In the text of the entries below, change every "Для загара" to "Для пляжа" and keep everything else the same. Leave the pictures out of your answer.

Saved entries
-- Opening Marker --
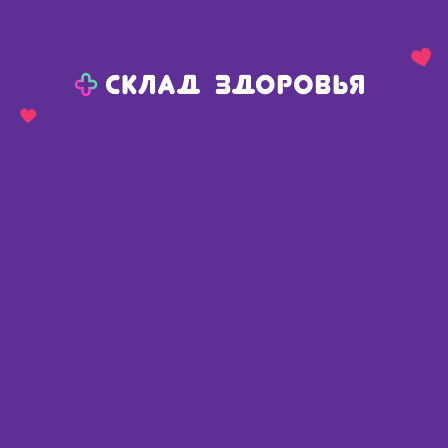
Назад
Ваш город:
Тюмень
Тюмень
Ваш город:
Нет, выбрать другой
Да
Главная
Каталог
Летние серии
Для загара
Для загара
Найдено 202 товара
Фильтр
-- Closing Marker --
• **Response to the exercise**:
Назад
Ваш город:
Тюмень
Тюмень
Ваш город:
Нет, выбрать другой
Да
Главная
Каталог
Летние серии
Для пляжа
Для пляжа
Найдено 202 товара
Фильтр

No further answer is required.